___ Input material ___
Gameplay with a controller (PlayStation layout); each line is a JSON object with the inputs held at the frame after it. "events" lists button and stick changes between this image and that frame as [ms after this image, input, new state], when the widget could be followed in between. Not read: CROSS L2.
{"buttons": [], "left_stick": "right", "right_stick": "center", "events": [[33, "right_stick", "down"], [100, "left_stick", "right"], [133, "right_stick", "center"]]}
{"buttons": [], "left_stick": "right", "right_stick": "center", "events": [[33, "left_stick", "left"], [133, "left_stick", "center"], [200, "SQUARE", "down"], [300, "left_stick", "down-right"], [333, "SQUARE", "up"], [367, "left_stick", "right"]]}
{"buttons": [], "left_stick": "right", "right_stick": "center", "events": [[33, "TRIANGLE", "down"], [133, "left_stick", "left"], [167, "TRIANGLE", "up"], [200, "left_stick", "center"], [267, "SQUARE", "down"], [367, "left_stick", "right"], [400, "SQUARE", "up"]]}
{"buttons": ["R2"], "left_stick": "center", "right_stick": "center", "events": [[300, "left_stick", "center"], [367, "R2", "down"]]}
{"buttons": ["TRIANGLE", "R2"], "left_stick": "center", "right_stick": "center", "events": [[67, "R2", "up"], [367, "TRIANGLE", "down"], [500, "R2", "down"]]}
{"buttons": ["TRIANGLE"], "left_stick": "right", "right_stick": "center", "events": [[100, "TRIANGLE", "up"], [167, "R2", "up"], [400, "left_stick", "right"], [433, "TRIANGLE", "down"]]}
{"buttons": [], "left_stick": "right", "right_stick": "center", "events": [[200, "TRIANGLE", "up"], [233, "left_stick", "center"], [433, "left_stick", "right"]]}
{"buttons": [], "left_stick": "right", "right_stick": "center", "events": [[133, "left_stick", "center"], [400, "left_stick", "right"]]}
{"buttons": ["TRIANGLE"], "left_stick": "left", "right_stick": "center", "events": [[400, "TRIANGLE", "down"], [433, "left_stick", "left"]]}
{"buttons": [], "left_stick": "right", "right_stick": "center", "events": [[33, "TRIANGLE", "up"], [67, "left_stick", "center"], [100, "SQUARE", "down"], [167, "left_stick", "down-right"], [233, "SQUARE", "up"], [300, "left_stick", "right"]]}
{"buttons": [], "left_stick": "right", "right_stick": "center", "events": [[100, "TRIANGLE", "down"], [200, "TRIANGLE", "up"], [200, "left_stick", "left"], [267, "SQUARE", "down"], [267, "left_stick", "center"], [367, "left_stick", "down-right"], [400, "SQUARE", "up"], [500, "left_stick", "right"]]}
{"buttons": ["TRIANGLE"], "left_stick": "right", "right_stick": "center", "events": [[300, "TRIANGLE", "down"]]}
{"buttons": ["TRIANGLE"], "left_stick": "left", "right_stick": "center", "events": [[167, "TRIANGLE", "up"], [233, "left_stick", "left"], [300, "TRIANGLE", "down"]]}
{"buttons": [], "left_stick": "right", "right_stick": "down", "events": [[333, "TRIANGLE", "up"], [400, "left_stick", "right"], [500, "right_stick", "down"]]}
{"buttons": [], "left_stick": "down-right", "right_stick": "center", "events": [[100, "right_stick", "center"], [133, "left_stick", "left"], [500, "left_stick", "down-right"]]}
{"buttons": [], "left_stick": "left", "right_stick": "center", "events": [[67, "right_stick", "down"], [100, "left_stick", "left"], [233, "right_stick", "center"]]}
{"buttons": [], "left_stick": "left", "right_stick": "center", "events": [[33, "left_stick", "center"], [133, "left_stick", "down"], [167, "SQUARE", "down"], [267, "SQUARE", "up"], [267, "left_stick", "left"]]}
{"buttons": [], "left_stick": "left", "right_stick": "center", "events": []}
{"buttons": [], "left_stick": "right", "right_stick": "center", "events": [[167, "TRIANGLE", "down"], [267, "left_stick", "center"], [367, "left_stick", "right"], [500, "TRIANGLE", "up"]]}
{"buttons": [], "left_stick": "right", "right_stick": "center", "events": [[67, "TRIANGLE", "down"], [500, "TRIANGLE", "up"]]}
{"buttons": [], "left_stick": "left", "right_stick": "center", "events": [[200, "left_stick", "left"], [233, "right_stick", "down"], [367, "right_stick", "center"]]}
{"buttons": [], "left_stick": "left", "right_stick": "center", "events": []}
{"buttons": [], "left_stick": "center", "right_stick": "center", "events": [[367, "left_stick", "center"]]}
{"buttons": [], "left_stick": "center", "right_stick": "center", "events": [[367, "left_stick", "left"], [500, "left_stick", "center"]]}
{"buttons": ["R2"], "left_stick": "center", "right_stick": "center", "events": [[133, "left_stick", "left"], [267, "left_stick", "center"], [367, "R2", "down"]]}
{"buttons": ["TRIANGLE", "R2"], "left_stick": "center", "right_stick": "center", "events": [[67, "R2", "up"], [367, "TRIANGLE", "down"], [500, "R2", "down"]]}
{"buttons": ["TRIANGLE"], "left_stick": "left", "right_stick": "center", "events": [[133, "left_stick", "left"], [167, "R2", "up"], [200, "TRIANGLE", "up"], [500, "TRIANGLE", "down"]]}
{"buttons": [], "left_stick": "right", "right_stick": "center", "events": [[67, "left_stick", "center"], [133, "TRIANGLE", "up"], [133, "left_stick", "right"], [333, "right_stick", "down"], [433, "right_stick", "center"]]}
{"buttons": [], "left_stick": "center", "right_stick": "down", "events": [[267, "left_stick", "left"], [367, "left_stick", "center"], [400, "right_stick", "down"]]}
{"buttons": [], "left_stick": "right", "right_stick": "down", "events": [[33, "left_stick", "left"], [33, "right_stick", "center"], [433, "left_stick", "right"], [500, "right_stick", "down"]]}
___
For each line in the entries that contains the string "SQUARE", make a copy.

• [Written response]
{"buttons": [], "left_stick": "right", "right_stick": "center", "events": [[33, "left_stick", "left"], [133, "left_stick", "center"], [200, "SQUARE", "down"], [300, "left_stick", "down-right"], [333, "SQUARE", "up"], [367, "left_stick", "right"]]}
{"buttons": [], "left_stick": "right", "right_stick": "center", "events": [[33, "TRIANGLE", "down"], [133, "left_stick", "left"], [167, "TRIANGLE", "up"], [200, "left_stick", "center"], [267, "SQUARE", "down"], [367, "left_stick", "right"], [400, "SQUARE", "up"]]}
{"buttons": [], "left_stick": "right", "right_stick": "center", "events": [[33, "TRIANGLE", "up"], [67, "left_stick", "center"], [100, "SQUARE", "down"], [167, "left_stick", "down-right"], [233, "SQUARE", "up"], [300, "left_stick", "right"]]}
{"buttons": [], "left_stick": "right", "right_stick": "center", "events": [[100, "TRIANGLE", "down"], [200, "TRIANGLE", "up"], [200, "left_stick", "left"], [267, "SQUARE", "down"], [267, "left_stick", "center"], [367, "left_stick", "down-right"], [400, "SQUARE", "up"], [500, "left_stick", "right"]]}
{"buttons": [], "left_stick": "left", "right_stick": "center", "events": [[33, "left_stick", "center"], [133, "left_stick", "down"], [167, "SQUARE", "down"], [267, "SQUARE", "up"], [267, "left_stick", "left"]]}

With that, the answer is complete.